[Document section — start]

ExplainaBoard Redefine printed out examples

Currently, ExplainaBoard prints out some error cases (for each bucket) in its report but the way of doing so is ad-hoc. Here is a suggestion for how to improve:

we will define error scores with respect to each example (overall or in an individual bucket)
either in report.json or the web interface, we write out a maximum of X examples with the highest error scores according to each definition of error score

Single System Analysis

The ranking function for examples can be:

random(): This will output random examples
lowest_score(system, metric): This will output examples with the lowest score for each metric on system system

Multi-system Analysis

The functions for single-system analysis can be used for each system, or we can also use other ones with a holistic view:

lowest_average_score(systems, metric): Lowest metric score on average across all systems.
highest_score_variance(systems, metric): Highest metric score variance across all systems.
lowest_relative_score(systems, sys_id, metric): Lowest value of the metric for systems[sys_id] minus the average of all metric values for the other systems

Apr 27 '22 14:04 neubig

For Single System Analysis, I think we can add another "metric score" column in the table. In this case, it would be per bucket. We can add a button to sort the scores ascending or descending. This allows users to see the best performing samples and worst performing samples.

[Document section — finish]

# Requirement 1
Count the lines in the records below that contain the word "avec". Give only the number.

[Task input — start]

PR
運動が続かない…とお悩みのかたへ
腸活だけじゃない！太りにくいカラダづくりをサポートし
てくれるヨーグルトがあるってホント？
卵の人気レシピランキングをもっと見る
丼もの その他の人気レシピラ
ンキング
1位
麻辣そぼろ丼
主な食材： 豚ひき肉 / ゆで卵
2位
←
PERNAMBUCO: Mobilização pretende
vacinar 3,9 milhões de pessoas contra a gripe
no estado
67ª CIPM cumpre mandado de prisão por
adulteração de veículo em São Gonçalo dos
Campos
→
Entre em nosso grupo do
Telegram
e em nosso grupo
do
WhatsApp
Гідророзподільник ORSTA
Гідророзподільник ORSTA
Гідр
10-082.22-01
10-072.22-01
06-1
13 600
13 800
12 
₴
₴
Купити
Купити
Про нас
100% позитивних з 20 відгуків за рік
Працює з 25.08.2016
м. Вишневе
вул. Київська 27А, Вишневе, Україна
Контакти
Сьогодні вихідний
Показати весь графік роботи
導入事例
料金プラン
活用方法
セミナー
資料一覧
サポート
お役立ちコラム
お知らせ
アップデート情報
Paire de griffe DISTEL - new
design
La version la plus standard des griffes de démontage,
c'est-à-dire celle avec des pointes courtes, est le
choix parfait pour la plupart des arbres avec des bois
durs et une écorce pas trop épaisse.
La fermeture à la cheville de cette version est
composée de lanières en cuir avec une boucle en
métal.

[Task input — finish]
[Task input — start]

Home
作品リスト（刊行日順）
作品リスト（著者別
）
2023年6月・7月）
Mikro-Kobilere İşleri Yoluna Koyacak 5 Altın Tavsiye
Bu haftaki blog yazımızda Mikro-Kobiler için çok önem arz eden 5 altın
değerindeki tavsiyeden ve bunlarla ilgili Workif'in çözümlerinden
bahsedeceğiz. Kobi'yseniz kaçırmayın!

[Task input — finish]

# Requirement 2
Continue the ExplainaBoard discussion on ranking printed-out examples above, picking up after its last sentence.

# Answer area 1
3

# Answer area 2
Sep 14 '22 17:09 noelchen90

@pfliu-nlp After a discussion with @OscarWang114, we would like to bring up some confusions/discussions we had:

Is there a reason why we display only 50 examples (in this line)? Why not display all the examples in the bucket? Can't we load the 10 examples every time the user clicks on "previous" or "next" page?
Following on the previous question, suppose we only want to display a selected number of examples. Then I think for each metric, we need to maintain two lists (suppose we have n metrics, then this is n*2 subsampled_id lists total). One for the highest metric score, and the other for the lowest metric score. Currently, we are using the same list of subsampled_ids for each metric (which is only 2 lists) . But this may not be the most informative approach since an example might have a really high score on metric A but an average score on metric B (not the highest nor the lowest)
What is the best way to calculate a metric score given one sample ID? The calculation of metric seems to be designed to process a batch of sample Ids (useful in the case of bucket analysis).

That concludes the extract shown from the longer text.